Die Stadt müsse nun für die Steuerschäden haften, urteilte das Kölner Oberlandesgericht (OLG) am Freitag (Az: 20 U 128/05). Der frühere Kulturdezernent Peter Nestler habe dem Musiker falsche Auskünfte über die steuerlichen Konsequenzen eines Kölner Zweitwohnsitzes erteilt. Das OLG hatte Conlon in einem ersten Verfahren im Mai 2007 zunächst nur 176.000 Euro Schadensersatz zugesprochen. Der Bundesgerichtshof (BGH) hob das Urteil aber im März 2008 auf.

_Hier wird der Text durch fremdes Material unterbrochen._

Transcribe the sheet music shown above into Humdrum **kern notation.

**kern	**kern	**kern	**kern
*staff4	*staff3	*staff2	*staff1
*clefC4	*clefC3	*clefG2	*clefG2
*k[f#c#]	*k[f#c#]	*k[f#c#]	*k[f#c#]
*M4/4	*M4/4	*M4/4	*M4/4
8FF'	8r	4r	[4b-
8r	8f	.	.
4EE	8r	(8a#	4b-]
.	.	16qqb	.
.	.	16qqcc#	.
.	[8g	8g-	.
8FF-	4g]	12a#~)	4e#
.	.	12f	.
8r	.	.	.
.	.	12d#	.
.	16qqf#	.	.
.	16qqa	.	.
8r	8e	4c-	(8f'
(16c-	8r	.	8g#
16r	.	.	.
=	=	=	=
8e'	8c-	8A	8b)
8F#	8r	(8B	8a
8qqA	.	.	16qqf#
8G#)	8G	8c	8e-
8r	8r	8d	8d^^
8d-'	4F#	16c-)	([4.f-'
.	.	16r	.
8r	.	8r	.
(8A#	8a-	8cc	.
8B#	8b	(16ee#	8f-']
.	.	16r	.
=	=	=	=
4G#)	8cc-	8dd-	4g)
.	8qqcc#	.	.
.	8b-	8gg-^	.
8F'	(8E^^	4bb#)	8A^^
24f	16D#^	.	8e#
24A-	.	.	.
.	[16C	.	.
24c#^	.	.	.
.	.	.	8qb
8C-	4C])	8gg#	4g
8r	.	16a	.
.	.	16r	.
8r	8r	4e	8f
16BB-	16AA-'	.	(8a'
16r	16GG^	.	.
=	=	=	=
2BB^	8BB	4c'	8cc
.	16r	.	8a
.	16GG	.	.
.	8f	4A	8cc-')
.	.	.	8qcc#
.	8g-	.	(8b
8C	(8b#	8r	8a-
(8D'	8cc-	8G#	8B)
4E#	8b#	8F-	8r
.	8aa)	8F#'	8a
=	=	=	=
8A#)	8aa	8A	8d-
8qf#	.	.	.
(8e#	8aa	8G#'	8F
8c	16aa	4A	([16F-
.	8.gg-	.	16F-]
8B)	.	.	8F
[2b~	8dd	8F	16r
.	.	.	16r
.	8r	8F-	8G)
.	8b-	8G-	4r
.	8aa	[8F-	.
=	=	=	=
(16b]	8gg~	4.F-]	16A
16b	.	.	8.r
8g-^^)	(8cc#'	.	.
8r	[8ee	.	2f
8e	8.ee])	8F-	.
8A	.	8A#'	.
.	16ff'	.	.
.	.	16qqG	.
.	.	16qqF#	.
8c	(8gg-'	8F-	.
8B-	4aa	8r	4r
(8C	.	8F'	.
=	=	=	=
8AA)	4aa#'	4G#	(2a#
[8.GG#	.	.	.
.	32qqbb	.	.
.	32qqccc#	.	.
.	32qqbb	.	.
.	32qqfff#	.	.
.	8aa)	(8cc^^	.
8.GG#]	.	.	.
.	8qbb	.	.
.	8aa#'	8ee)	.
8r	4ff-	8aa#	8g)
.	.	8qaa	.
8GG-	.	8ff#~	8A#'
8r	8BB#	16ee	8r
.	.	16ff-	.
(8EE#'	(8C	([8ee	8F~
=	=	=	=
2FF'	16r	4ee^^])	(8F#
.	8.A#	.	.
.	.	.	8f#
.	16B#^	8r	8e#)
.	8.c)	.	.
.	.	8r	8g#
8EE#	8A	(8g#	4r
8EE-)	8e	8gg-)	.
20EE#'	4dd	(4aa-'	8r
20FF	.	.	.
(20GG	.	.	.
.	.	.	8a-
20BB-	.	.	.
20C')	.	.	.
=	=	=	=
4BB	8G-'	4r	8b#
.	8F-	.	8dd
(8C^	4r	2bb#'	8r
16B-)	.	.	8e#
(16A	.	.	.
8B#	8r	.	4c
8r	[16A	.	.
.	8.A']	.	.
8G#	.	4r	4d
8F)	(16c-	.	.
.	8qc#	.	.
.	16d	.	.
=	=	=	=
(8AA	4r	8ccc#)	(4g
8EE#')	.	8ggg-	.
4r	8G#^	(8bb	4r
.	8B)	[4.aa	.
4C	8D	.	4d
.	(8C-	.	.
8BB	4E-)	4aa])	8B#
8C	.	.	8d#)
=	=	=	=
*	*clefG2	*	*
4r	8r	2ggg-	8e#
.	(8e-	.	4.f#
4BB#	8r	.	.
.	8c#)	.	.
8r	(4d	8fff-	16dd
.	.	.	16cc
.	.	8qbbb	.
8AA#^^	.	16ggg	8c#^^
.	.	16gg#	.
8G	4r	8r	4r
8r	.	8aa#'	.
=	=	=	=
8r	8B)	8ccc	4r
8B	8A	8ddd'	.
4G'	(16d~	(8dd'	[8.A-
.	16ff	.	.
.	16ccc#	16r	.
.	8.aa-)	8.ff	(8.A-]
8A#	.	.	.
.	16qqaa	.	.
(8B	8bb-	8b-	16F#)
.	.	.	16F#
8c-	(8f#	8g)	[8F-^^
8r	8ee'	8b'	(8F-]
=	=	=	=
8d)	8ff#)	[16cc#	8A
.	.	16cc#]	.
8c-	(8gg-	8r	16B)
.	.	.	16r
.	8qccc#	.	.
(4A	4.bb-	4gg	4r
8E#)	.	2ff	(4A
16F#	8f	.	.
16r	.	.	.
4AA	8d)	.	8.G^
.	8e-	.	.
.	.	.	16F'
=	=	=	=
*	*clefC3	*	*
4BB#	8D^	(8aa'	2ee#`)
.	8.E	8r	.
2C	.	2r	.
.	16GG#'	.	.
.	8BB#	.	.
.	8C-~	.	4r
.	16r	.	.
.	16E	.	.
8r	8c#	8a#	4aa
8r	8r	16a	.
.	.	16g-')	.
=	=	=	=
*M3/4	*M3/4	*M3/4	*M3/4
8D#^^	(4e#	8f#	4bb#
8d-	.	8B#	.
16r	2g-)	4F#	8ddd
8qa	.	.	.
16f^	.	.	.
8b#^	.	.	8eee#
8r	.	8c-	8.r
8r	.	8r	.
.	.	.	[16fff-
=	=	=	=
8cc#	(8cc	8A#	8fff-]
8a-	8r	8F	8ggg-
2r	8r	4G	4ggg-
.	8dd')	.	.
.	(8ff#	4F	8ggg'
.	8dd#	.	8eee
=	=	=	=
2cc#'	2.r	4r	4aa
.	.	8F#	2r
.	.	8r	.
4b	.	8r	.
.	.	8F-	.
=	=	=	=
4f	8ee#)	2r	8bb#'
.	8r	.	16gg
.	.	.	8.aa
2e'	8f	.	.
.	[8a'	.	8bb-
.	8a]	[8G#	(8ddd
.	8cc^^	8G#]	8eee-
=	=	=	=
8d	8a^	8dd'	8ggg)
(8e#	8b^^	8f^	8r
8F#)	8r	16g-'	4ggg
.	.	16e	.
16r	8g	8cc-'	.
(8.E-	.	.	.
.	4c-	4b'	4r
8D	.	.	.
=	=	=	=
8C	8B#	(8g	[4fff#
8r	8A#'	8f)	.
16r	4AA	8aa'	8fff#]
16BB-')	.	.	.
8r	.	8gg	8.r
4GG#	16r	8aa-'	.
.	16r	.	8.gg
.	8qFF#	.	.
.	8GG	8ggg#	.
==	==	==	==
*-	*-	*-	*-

Conlon war ab der Spielzeit 1989/1990 bis 2002 zunächst Chefdirigent der Kölner Oper und danach als Generalmusikdirektor und Chefdirigent des renommierten Gürzenich-Orchesters tätig. Zunächst war der Amerikaner nur beschränkt steuerpflichtig und musste erst 15 Prozent, dann 30 Prozent seiner Einkünfte an den deutschen Fiskus abführen. Obwohl Conlon mit der Wohnungsanmietung in Köln wie ein Inländer unbeschränkt steuerpflichtig wurde, zahlte die Stadt weiter fehlerhaft den pauschal niedrigen Steuersatz an das Finanzamt, das später Nachzahlungen für mehrere Jahre von Conlon verlangte.

Im ersten Verfahren hatte das OLG argumentiert, die Versteuerung der Einnahmen sei Angelegenheit des Musikers. Nachdem der BGH den Fall an das Kölner Gericht zurückverwiesen hatte, wurden Conlon und Nestler vernommen. Conlons Darstellung sei dabei sehr plausibel gewesen. Es sei nun klar, dass die Stadt regelrecht um Conlons Zuzug „gebuhlt” habe, um dessen Verbundenheit mit Köln zu demonstrieren, erklärte das OLG. Der Kulturdezernent habe bei der Vertragsanbahnung mit dem Musiker eine herausragende Rolle gespielt und sich dabei auch „in steuerlicher Hinsicht Kompetenz angemaßt.” Conlon habe sich zu Recht auf die Richtigkeit der städtischen Angaben verlassen dürfen.

Eine erneute Revision ließ das Kölner Gericht nicht zu. Das Urteil ist aber noch nicht rechtskräftig. Beide Parteien können eine Nichtzulassungsbeschwerde beim BGH erheben, um doch noch die Möglichkeit einer Revision prüfen zu lassen.